The political effect of the Ukrainian invasion is suppressed in repressed public opinion just as it is muted in surveys due to sample bias. To some extent, the Russian authorities have managed to quell the rising wave of shock with a deliberately calm and somewhat indifferent attitude towards the ‘situation’.However, its long-term effect is likely to be related to disappointed expectations. There was an observed increase in the proportion of those who believed that the ‘special military operation’ was progressing successfully and bringing the end of the war closer in early summer survey data. In a survey conducted by Russian Field, 69% of respondents expressed this opinion (12 percentage points more than the average in 2023). The Levada Centre survey recorded an increase in the proportion of respondents who believe the war will end within a year (40% compared to one-third in previous surveys). At the same time, Levada Centre surveys showed a growing proportion favouring the start of peace negotiations rather than continuing military actions: 58% versus 36%, compared to an average ratio of 52% to 39% over the previous year.

Thus, the general public perception of the war this summer largely aligned with the views of the Russian leadership: Russia holds the advantage, and once it can fully capitalise on this, the war will end with agreements that are favourable to the Russian side. The Ukrainian invasion of the Kursk region dealt a significant blow to these expectations, as well as to the belief that Russia had solved its resource supply issues, particularly in terms of manpower, which had been a pressing concern in previous years.

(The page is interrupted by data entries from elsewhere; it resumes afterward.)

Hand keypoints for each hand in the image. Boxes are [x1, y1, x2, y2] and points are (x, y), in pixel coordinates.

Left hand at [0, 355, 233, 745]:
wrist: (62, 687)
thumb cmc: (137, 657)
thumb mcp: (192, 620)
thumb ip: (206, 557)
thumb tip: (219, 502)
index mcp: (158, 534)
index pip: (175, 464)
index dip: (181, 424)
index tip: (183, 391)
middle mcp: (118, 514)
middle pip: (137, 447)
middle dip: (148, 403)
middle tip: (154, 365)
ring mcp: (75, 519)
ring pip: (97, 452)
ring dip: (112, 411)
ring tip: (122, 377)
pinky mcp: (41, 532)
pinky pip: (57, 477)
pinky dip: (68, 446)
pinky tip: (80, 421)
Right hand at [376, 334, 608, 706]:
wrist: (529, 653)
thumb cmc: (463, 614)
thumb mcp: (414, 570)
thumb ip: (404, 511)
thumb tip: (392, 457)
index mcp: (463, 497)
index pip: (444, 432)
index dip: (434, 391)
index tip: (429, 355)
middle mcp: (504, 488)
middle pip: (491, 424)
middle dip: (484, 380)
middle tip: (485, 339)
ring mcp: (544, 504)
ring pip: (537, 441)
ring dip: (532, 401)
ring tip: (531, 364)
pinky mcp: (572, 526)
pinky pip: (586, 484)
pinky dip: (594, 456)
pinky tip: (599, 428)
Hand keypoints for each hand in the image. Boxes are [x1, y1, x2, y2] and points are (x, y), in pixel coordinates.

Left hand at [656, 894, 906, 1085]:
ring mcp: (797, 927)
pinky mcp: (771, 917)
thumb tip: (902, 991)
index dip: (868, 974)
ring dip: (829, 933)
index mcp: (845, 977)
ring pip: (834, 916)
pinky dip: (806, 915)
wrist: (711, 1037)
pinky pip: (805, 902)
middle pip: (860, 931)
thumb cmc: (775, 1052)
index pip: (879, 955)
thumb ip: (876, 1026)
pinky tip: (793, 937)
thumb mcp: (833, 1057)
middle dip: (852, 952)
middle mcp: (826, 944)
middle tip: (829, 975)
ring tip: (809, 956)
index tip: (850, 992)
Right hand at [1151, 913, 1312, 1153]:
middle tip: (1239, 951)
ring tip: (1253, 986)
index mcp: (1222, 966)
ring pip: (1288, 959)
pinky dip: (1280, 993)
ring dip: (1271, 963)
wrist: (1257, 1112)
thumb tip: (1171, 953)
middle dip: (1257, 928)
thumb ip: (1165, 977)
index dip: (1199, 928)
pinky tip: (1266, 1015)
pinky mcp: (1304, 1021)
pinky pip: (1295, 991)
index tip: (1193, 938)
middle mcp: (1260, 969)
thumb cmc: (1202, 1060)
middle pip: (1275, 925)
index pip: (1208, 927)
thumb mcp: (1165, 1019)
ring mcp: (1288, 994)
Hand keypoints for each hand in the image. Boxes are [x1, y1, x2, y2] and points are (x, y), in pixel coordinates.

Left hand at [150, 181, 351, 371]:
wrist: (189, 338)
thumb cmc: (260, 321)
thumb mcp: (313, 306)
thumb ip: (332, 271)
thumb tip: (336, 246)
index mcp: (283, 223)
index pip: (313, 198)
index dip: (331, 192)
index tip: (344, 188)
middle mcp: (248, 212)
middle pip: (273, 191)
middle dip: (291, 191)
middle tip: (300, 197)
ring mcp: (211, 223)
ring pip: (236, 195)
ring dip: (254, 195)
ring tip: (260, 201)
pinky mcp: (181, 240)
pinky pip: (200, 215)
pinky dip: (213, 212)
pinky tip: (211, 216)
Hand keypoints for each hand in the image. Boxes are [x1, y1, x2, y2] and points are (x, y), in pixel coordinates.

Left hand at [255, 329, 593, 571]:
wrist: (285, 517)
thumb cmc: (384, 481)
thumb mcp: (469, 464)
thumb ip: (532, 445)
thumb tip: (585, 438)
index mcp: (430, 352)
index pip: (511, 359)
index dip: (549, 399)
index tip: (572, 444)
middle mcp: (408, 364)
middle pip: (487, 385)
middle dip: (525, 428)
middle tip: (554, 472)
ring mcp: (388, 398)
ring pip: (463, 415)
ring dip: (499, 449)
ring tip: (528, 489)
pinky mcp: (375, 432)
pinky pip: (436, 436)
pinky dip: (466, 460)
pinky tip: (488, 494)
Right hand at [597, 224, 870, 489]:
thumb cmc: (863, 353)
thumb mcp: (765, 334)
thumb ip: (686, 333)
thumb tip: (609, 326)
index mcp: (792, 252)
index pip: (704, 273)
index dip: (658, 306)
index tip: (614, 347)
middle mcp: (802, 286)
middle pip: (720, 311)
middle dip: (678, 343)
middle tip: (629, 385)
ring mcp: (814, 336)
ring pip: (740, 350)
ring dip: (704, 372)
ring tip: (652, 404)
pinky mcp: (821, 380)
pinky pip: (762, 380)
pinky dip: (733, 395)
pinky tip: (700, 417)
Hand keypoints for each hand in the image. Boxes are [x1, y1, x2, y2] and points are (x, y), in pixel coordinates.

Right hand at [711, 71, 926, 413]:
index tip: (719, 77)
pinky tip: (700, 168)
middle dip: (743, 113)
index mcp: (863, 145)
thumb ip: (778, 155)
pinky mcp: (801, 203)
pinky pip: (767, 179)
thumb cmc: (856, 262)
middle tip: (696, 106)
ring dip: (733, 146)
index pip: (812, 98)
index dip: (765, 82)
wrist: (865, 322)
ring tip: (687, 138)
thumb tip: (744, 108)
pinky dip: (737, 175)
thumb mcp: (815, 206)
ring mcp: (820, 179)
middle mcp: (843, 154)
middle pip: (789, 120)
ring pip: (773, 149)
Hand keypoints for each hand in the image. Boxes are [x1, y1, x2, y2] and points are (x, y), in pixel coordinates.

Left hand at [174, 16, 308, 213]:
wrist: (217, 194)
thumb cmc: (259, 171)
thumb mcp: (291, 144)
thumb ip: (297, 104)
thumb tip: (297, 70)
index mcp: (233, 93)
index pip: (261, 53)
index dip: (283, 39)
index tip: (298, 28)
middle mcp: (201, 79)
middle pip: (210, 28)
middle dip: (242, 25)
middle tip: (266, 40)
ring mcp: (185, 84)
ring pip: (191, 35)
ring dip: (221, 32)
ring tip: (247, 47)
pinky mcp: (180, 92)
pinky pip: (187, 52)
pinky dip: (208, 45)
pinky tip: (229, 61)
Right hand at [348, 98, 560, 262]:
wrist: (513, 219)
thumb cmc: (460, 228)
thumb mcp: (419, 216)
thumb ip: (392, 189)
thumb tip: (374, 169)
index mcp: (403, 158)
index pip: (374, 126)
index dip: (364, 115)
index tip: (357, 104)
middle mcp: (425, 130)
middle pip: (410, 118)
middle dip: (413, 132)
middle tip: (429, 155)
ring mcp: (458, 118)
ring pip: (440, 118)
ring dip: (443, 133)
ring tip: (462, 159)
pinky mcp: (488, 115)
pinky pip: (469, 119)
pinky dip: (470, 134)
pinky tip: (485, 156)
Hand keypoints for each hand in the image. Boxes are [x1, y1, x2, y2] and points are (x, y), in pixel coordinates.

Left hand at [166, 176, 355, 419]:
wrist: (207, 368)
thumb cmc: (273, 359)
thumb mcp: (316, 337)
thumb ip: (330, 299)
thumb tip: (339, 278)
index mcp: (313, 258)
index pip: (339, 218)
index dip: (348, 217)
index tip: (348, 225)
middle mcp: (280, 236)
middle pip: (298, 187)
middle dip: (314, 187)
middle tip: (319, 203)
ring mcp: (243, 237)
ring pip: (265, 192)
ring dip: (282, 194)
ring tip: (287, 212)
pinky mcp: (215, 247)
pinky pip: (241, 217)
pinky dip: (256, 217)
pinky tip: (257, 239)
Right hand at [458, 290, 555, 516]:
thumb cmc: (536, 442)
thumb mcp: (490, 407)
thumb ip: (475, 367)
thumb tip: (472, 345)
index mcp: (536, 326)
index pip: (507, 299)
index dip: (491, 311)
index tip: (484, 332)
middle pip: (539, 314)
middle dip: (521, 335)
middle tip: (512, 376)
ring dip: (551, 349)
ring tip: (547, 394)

OpenMinds notes that one of the topics of commentary on the events in the Kursk region, though not particularly prominent in the sample, was the discussion of a new wave of mobilisation. According to Levada Centre, the percentage of those expecting the announcement of a second wave of mobilisation in the coming months increased from 18% in February to 24%, while the percentage of those fearing a general mobilisation jumped from 34% to 46%.

Generally speaking, as in the broader geopolitical arena, the public's opinion on the outcomes of Ukraine's counteroffensive in Kursk has not yet solidified. As the new working year begins, the confidence that had been growing over the summer in a swift and favourable end to the war for Russia is once again in doubt. Similarly, the question of the Russian army's resource inadequacies has resurfaced in the public consciousness, suggesting that achieving victory might require greater sacrifices, including a new wave of mobilisation. Such a development would cause a new wave of shock in Russia.

However, this complex of concerns is currently somewhat muted by the Kremlin's information and propaganda efforts and the diminishing flow of disturbing military news from the Kursk region. Many military analysts expect the climax of the Russian offensive near Pokrovsk in September–October and are sceptical about Ukraine's ability to defend the city. If the Russian army manages a successful breakthrough, it will almost entirely neutralise the impact of the Kursk invasion. However, if the army becomes embroiled in a prolonged assault lasting several months, as in Bakhmut, the 2024 Russian offensive will be viewed as a failure by both the international community and the Russian people.